George Floyd -United States of America- (1974-2020)
If his life was as anonymous as that of a modest African-American caught up in the process of the “struggle for life”, the death of George Floyd, under the torture of a white policeman, on 25 May 2020 in Minneapolis, Minnesota (USA), was a real telluric shock that spared no part of the world. Born in Fayettville, North Carolina, George Floyd grew up in Houston, Texas, in the black Third Ward ghetto. Like all young black people of his generation in the United States, school and sport were seen as a social ladder.
So he tried his hand at basketball from primary school with some success that earned him the nickname of “gentle giant” from his friends. He also flirted with song by joining a band called “Presidential Playas”. He even contributed to an album in 2003. In the face of life’s difficulties, he quickly gave up his sporting and artistic ambitions and, like many African-Americans, he ventured into the collection of odd jobs for survival as the American system offers to the poor to keep the reproduction of dominant capitalism. Faced with the rigours of life, he quickly succumbed to the endemic delinquency of African-Americans, which led to various convictions, including a five-year sentence in 2009 in Houston. Upon his release from prison in 2014, he resolved to settle down and moved to Minneapolis, Minnesota. As a truck driver and security guard, he took on many odd jobs hoping to take care of his mother and two children. But it was fate that brought him into contact with Derek Chauvin, a policeman who put his racist ideology above his duty of defence and security. On May 25, 2020, during a routine check in Minneapolis, Derek Chauvin tortured him to death despite his distress call “I can’t breathe” repeated for nearly nine minutes. His death sounded like the last straw for many African-Americans, American Democrats of all origins and those from all over the world. Demonstrations broke out in most US cities, some of which were followed by large-scale riots.
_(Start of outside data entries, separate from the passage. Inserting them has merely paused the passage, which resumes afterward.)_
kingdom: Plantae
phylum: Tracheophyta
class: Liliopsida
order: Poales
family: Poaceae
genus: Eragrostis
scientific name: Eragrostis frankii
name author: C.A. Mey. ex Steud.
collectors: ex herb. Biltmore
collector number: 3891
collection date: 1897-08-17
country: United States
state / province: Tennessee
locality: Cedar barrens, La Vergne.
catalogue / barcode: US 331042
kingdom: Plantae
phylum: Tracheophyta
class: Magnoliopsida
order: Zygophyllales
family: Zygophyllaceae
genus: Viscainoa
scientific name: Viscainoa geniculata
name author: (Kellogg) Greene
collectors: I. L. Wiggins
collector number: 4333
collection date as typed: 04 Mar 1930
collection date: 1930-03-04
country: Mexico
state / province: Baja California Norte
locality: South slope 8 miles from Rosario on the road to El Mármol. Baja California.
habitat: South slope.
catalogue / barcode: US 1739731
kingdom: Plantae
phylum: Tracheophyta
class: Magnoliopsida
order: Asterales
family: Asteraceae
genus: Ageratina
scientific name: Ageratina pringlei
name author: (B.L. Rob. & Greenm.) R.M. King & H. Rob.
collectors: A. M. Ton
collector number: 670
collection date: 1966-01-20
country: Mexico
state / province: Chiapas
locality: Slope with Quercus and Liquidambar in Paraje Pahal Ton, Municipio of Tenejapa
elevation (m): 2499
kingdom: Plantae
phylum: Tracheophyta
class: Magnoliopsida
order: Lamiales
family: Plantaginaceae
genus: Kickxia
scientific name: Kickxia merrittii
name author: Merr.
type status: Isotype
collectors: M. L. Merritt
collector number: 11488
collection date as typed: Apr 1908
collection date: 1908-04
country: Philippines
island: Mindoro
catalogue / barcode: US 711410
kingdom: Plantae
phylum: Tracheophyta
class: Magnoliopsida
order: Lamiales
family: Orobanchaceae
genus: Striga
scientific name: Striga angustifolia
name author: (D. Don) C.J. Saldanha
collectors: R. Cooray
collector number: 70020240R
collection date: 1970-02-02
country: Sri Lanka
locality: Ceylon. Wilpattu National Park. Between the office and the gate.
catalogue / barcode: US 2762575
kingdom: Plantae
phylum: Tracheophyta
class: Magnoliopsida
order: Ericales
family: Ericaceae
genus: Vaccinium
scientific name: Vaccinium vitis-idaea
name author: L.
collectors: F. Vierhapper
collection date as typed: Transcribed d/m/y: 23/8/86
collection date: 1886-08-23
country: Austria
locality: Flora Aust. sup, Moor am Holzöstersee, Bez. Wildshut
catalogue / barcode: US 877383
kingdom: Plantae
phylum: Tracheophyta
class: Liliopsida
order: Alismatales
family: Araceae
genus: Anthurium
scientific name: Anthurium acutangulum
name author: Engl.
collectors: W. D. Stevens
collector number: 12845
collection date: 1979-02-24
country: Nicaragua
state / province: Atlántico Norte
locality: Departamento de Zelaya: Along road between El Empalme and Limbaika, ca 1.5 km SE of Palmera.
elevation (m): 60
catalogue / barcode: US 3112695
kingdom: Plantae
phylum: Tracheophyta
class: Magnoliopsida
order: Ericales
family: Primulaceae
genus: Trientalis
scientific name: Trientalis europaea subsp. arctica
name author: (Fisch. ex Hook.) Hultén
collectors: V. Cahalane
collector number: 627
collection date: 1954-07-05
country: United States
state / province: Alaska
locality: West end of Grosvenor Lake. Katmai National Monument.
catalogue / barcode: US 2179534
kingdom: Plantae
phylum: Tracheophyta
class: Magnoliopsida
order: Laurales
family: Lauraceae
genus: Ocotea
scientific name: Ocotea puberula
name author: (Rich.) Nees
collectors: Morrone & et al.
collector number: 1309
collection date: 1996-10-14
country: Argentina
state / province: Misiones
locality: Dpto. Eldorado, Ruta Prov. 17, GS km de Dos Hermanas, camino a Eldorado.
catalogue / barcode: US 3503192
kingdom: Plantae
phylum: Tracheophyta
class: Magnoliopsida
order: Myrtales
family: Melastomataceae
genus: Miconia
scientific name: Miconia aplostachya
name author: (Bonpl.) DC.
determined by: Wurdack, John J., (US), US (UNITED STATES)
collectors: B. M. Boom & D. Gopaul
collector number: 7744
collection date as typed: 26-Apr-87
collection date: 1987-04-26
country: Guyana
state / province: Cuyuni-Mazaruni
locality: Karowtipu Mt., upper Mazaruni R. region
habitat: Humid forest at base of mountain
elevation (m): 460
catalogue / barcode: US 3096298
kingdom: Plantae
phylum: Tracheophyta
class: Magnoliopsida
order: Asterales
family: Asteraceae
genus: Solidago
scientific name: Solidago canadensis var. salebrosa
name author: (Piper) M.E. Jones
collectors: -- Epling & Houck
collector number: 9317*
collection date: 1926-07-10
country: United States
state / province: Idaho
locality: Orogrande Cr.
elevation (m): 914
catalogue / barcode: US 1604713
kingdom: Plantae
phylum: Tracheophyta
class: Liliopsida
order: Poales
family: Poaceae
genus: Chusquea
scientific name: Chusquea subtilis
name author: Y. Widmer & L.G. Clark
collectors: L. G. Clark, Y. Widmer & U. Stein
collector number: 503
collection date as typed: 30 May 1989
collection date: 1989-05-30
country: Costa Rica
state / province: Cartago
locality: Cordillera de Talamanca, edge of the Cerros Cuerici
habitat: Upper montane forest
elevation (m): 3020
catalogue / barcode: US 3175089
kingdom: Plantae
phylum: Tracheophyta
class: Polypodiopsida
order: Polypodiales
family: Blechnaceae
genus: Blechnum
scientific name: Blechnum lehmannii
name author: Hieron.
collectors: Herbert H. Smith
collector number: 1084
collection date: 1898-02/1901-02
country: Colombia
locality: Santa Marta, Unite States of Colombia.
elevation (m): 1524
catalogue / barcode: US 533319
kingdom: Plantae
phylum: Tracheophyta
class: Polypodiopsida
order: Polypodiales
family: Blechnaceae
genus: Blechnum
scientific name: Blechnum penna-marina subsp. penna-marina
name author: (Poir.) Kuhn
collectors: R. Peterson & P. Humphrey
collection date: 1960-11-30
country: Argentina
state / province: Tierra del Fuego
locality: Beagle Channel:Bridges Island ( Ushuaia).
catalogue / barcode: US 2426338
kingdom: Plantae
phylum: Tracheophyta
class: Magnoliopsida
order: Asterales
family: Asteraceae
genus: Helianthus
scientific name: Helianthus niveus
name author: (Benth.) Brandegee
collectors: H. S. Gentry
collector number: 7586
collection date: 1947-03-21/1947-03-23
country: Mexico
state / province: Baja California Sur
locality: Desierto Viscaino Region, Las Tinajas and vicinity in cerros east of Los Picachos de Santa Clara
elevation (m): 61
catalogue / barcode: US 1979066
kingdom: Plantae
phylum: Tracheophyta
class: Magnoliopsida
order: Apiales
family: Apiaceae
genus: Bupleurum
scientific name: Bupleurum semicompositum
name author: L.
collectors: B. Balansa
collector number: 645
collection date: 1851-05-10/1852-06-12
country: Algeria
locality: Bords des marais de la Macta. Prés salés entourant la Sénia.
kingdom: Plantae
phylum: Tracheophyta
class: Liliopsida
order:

As the trial of police brutality in the US and around the world, “I can’t breathe” was taken up by the movement of supporters of the slogan “Black lives Matters” adopted since the death in identical conditions of another African-American, Eric Garnier, in 2014. The death of Floyd George was a bright spot in social, political and economic relations in the US and around the world. The death of George Floyd served to accelerate the process of assessing the consequences of different colonial systems in terms of race and economic relations. His executioner Chauvin has just been released on bail.